— А каковы сегодня твои успехи, Несси?
— Хороши, папа.
— Хвалил кто-нибудь сегодня мою дочку? Ну же, вспомни: наверное, о тебе что-нибудь да говорили. Сегодня ты, наверное, отличилась на уроке французского языка, да?
Она отвечала ему механически, наобум, не задумываясь, только чтобы избавиться поскорее от этой терзавшей ей нервы необходимости придумывать все новые, приятные отцу ответы на его нелепые настойчивые расспросы, утолять его неутолимую жажду все новых доказательств того, что дочь его является предметом всеобщего внимания. Наконец, удовлетворившись ответами, которые Несси давала, едва сознавая, что говорит, Броуди развалился в своем кресле и, глядя на нее благосклонным взглядом собственника, сказал:
— Хорошо! Ты не посрамишь имени Броуди! Ты делаешь недурные успехи, девушка. Но могла бы добиться еще бóльшего, да, бóльшего! Ты должна так обеспечить себе стипендию Лэтта, как будто она уже лежит вот здесь на тарелке перед тобой! Ты только подумай: тридцать гиней каждый год, и это в течение трех лет! Значит, всего девяносто гиней, почти сто золотых соверенов! Перед тобой лежит, как на тарелке, сотня золотых соверенов и ждет, чтобы ты их взяла. Тебе не придется ни ползти, ни нагибаться за ними, только взять их с тарелки; черт возьми, если ты не протянешь эти маленькие ручки и не возьмешь их, я тебе шею сверну!
Он глядел на пустую тарелку, стоявшую перед Несси, и ему чудились на ней столбики соверенов, сверкающих нарядным блеском золота. При нынешних его обстоятельствах сумма эта казалась ему громадной.
— Да, это большая, большая награда! — бормотал он. — И она твоя! Завидущие глаза этого олуха Грирсона прямо лезут на лоб при мысли, что она достанется нам! Я его научу, как оскорблять меня на главной улице города!
Он затрясся в приступе короткого неслышного смеха, потом опять посмотрел на Несси, подняв брови, с глупо-хитрым видом и сказал конфиденциальным тоном:
— Я сегодня рано приду домой, Несси.
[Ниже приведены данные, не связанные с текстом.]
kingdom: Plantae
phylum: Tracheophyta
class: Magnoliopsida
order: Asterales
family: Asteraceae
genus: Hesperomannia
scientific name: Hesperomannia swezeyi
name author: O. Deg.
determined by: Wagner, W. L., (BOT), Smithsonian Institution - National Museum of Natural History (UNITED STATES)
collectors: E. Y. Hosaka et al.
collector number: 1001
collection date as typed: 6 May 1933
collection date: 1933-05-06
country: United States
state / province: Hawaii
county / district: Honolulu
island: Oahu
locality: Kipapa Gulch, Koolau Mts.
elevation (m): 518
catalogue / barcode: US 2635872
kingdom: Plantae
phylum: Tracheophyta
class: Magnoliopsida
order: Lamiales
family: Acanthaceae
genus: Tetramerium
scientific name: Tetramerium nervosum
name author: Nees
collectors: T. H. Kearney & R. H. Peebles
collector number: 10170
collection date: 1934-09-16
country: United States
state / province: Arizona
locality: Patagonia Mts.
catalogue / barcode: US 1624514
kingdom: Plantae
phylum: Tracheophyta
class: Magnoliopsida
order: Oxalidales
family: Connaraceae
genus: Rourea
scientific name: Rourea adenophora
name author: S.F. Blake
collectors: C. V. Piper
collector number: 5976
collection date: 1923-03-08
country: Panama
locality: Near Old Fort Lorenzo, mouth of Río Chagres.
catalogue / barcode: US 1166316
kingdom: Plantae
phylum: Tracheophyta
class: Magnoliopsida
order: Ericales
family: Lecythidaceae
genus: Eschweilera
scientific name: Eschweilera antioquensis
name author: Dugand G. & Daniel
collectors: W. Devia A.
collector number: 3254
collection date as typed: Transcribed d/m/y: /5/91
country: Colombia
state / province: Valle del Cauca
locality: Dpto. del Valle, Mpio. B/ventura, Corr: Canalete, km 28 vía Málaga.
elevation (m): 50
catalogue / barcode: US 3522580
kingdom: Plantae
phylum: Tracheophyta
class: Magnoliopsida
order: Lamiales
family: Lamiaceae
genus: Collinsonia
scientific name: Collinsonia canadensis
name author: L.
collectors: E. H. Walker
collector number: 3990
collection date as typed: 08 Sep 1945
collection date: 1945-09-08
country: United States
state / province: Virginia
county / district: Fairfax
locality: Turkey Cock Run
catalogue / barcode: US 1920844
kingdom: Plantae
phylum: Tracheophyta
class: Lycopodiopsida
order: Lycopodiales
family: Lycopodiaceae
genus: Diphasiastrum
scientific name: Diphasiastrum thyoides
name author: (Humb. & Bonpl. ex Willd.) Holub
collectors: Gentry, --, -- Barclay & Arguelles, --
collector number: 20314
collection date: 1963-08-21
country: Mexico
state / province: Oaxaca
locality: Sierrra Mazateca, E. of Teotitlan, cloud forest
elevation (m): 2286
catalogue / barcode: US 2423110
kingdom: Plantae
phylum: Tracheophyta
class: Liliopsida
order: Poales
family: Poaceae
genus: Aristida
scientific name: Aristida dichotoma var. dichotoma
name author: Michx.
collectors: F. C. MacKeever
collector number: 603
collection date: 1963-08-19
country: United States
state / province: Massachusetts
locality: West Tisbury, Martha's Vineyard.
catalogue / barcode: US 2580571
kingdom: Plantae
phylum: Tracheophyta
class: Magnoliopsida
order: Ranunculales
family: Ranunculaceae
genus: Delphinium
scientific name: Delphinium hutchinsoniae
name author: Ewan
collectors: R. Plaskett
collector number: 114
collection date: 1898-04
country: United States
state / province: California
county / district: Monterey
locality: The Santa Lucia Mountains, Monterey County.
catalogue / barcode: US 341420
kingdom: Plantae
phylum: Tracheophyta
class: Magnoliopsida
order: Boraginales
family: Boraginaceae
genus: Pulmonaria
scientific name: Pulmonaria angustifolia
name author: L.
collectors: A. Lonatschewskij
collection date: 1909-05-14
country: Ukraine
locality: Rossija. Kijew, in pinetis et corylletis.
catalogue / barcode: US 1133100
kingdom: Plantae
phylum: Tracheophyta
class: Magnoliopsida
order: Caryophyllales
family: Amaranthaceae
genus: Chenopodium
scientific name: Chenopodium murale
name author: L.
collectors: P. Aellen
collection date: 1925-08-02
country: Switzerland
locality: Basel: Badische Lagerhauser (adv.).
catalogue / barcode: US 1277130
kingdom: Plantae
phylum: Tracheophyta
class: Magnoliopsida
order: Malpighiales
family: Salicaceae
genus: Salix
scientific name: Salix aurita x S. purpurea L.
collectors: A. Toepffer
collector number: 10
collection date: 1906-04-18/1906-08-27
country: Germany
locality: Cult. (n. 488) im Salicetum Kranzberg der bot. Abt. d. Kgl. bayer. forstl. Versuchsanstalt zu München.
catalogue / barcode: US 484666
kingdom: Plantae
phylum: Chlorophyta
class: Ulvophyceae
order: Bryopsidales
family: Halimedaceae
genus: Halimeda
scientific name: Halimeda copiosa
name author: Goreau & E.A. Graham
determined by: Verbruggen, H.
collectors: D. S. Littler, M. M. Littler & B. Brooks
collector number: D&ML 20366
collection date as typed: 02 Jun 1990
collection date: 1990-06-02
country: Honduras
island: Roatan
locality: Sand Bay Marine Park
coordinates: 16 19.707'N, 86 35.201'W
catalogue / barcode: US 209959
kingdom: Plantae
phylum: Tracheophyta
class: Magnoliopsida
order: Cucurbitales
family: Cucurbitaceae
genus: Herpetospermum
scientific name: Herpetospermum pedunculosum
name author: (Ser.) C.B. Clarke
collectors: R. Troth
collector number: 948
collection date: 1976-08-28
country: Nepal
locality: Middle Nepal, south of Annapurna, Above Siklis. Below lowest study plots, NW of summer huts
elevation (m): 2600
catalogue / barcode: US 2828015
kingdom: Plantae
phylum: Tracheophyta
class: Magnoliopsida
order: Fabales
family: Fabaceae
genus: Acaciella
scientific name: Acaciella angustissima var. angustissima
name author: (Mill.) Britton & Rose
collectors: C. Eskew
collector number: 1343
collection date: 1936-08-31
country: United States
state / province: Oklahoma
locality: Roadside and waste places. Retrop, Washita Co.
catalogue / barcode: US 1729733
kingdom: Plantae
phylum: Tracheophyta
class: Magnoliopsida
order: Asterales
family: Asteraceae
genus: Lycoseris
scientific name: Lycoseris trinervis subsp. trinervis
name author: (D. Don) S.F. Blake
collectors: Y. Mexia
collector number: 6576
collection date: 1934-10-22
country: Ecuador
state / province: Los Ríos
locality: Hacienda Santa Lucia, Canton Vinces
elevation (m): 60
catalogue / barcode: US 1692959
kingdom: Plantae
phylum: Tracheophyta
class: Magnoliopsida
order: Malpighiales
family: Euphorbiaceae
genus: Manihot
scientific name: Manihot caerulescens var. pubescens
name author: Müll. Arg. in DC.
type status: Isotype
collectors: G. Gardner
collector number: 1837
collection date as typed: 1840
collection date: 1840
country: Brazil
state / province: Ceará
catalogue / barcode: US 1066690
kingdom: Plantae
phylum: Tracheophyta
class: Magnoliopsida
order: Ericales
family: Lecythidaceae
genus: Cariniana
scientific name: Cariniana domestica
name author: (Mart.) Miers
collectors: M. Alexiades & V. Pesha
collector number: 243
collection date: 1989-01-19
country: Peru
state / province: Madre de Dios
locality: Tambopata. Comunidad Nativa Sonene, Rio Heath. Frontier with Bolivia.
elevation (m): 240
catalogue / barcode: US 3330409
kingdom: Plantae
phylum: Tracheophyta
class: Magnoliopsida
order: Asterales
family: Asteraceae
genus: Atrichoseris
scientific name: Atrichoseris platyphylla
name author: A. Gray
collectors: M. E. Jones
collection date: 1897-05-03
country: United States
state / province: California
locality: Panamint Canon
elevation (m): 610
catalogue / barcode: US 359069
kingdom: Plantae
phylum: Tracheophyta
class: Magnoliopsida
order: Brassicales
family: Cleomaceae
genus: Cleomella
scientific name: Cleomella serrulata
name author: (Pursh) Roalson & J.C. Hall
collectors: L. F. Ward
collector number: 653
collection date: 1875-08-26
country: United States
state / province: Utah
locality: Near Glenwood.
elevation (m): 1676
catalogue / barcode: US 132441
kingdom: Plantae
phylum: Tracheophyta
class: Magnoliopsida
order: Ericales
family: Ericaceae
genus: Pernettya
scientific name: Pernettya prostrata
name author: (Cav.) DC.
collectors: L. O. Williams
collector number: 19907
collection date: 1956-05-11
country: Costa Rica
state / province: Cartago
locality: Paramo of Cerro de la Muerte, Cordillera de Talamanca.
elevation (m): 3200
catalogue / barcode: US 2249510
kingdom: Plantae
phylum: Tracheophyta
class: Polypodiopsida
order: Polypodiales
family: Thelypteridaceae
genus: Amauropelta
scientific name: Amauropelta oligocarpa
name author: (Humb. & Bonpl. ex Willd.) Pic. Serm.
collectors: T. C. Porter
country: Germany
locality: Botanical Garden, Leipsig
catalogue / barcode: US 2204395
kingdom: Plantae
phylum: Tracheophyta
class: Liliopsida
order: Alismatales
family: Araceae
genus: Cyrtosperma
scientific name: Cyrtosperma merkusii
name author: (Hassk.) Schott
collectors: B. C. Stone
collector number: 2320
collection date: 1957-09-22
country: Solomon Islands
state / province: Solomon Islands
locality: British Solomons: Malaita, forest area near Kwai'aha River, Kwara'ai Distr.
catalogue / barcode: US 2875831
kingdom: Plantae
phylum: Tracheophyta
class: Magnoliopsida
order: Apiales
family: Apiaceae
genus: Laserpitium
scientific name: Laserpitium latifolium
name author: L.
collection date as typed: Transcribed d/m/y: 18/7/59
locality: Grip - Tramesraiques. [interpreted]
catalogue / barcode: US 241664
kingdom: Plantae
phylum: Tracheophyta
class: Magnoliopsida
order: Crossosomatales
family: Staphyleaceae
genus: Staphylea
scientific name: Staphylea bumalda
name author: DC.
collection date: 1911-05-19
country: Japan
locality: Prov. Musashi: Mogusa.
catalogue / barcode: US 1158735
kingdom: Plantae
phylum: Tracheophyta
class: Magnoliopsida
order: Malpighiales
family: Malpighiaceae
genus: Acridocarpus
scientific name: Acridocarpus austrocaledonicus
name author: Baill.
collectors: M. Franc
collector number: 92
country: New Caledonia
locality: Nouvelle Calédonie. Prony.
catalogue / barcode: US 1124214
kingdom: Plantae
И мы примемся за дело в ту же минуту, как кончим ужин. Ни минуты терять не будем! Сядем за книги, не успев проглотить последний кусок! — Он опять хитро посмотрел на нее. — Ты будешь в гостиной, а я останусь здесь следить, чтобы ни одна душа тебя не потревожила. Тишина! Покой! Вот что тебе нужно, и я позабочусь, чтобы они у тебя были. Будет тихо, как в могиле! — Ему, должно быть, понравилось это сравнение, потому что он повторил последние слова звучно и выразительно. Потом уже более суровым тоном докончил: — Налегай! Старайся! Гни спину! Что делаешь, делай как следует. Помни, что ты — Броуди, и, стиснув зубы, добивайся победы.